RENEWABLES: Global prices for clean energy will be competitive with fossil fuels by 2020, according to a report by the International Renewable Energy Agency. (Greentech Media)

BIOFUELS: Many economists and some environmental groups now agree that biodiesel made from soybeans is a wasteful use of resources. (NPR)

CLEAN TECH: Manufacturing sensors and controls for various advanced energy purposes is a major economic opportunity for Wisconsin, according to a report released today. (Midwest Energy News)

OIL & GAS:
• Within days, the country’s oil output is expected to reach 10 million barrels per day, breaking a record set in 1970. (Reuters)
• The New York-based oil and gas company Hess Corp. says it will lay off about 300 employees starting this week. (Houston Chronicle)
• The cost of the 2010 BP oil spill continues to rise, with BP telling investors its costs grew by $1.7 billion. (The Hill)
• The U.S. Chamber of Commerce is calling for a gasoline tax increase to pay for infrastructure projects. (Washington Post)

PIPELINES: Opponents of a pipeline slated to cross 162 miles of land in in Louisiana are suing the project’s owners to make its records publicly available. (Associated Press)

COAL:
• A look at the future of shuttered coal plant sites around the country. (Utility Dive)
• Ten coal plants in Pennsylvania may have to reduce the toxic emissions they release into waterways as part of a settlement between the state’s Department of Environmental Protection and a group of environmental advocates. (Utility Dive)
• Up to a million tons of Montana coal will be shipped to Japan, where two state-of-the-art power plants will convert the fuel into synthetic natural gas. (Billings Gazette)

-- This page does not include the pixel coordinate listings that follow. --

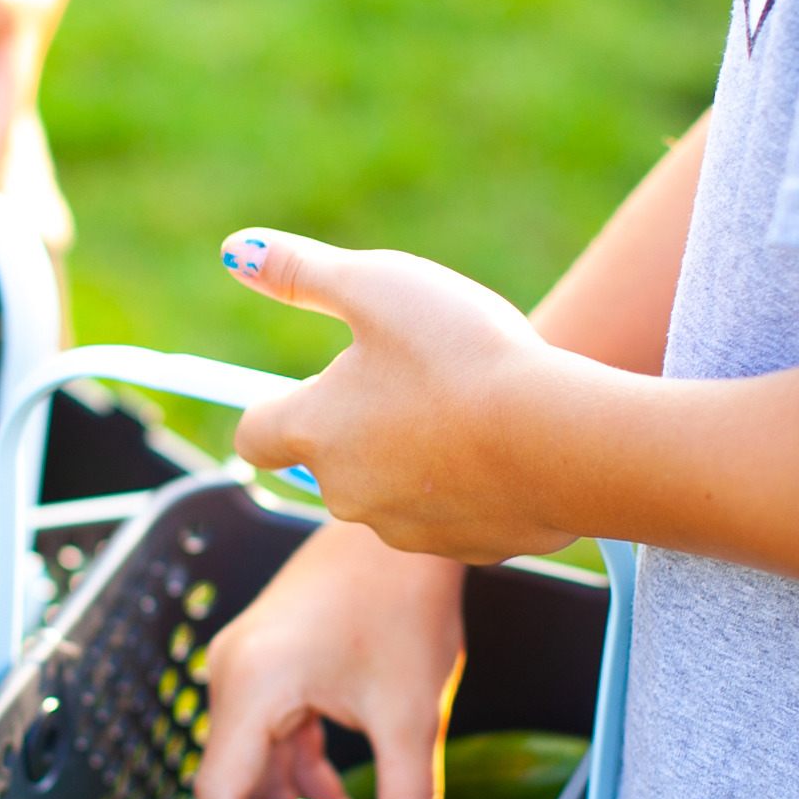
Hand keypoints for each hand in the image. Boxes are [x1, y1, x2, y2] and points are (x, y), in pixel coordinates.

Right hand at [195, 521, 466, 798]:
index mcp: (251, 689)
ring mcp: (248, 665)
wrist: (406, 526)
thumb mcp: (410, 716)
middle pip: (233, 784)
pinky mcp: (271, 660)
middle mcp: (232, 675)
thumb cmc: (403, 601)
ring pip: (257, 762)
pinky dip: (305, 774)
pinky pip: (274, 735)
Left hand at [220, 228, 578, 563]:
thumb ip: (302, 271)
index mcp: (312, 432)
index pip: (253, 434)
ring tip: (469, 406)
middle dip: (360, 423)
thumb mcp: (376, 285)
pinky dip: (470, 484)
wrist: (561, 438)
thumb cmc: (461, 353)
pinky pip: (455, 513)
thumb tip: (237, 250)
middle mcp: (345, 493)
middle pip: (329, 460)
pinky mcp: (468, 548)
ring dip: (415, 454)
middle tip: (417, 375)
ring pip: (393, 488)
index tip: (316, 380)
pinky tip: (508, 446)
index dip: (274, 404)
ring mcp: (406, 529)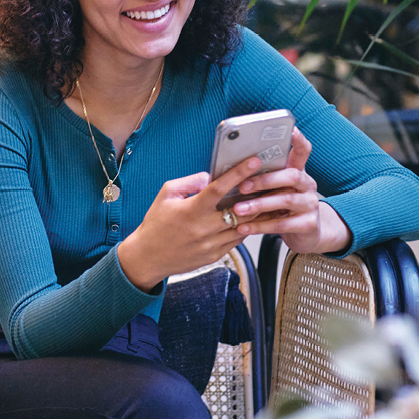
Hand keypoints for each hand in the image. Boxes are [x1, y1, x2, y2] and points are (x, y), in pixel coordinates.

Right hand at [117, 155, 263, 291]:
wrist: (148, 257)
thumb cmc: (156, 223)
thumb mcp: (166, 194)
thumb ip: (189, 182)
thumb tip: (210, 177)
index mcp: (191, 210)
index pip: (219, 188)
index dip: (238, 173)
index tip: (254, 161)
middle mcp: (203, 228)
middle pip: (240, 210)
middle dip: (257, 195)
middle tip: (269, 182)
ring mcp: (211, 244)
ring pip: (243, 227)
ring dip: (256, 213)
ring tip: (267, 200)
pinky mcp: (215, 256)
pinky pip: (237, 240)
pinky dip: (245, 228)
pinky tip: (250, 218)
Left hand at [229, 127, 351, 255]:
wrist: (306, 233)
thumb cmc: (282, 207)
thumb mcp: (275, 190)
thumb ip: (263, 178)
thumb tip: (231, 168)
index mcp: (298, 172)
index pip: (303, 150)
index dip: (298, 140)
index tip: (290, 129)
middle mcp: (307, 185)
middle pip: (291, 175)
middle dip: (265, 180)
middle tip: (242, 185)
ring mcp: (310, 205)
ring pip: (285, 200)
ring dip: (259, 204)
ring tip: (238, 209)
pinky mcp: (308, 224)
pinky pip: (282, 224)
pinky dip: (260, 226)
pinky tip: (243, 227)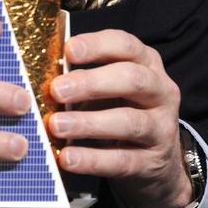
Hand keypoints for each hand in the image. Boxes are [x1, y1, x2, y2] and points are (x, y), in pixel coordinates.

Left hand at [48, 30, 191, 207]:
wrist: (157, 162)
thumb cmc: (121, 111)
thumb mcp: (108, 89)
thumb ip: (84, 79)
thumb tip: (45, 78)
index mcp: (147, 63)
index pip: (127, 46)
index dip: (98, 45)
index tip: (68, 50)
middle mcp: (161, 91)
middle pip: (132, 80)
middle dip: (92, 83)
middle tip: (57, 90)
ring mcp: (162, 128)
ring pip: (130, 122)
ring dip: (89, 123)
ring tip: (57, 125)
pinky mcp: (154, 162)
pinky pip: (122, 160)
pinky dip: (92, 159)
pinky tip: (68, 158)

NUCLEAR: Workers at the Indian Point nuclear plant in New York are threatening to go on strike as they seek a labor deal that would extend beyond the plant’s planned 2021 closure. (Westfair Online) 

UTILITIES: An Iowa town’s plan to create a municipally owned utility is financially feasible, according to a consultant’s report. (Midwest Energy News)

REGULATION:
• FERC Commissioner Neil Chatterjee says the agency’s decision to reject an Energy Department proposal to subsidize coal and nuclear plants demonstrates the agency’s independence from the Trump administration, and the plan wasn’t legally defensible. (Houston Chronicle, The Hill)
• Chatterjee says a new FERC investigation into grid resilience could take longer than the 90-day time-frame established by regulators last week. (Utility Dive)

COMMENTARY:
Record-low bids to build renewables for Xcel Energy in Colorado are proof that “renewable energy is not ‘alternative’ anymore,” writes David Roberts. (Vox)
• A tariff on imported solar cells would artificially raise prices and hurt the United States’ burgeoning solar industry, says the editorial board of USA Today.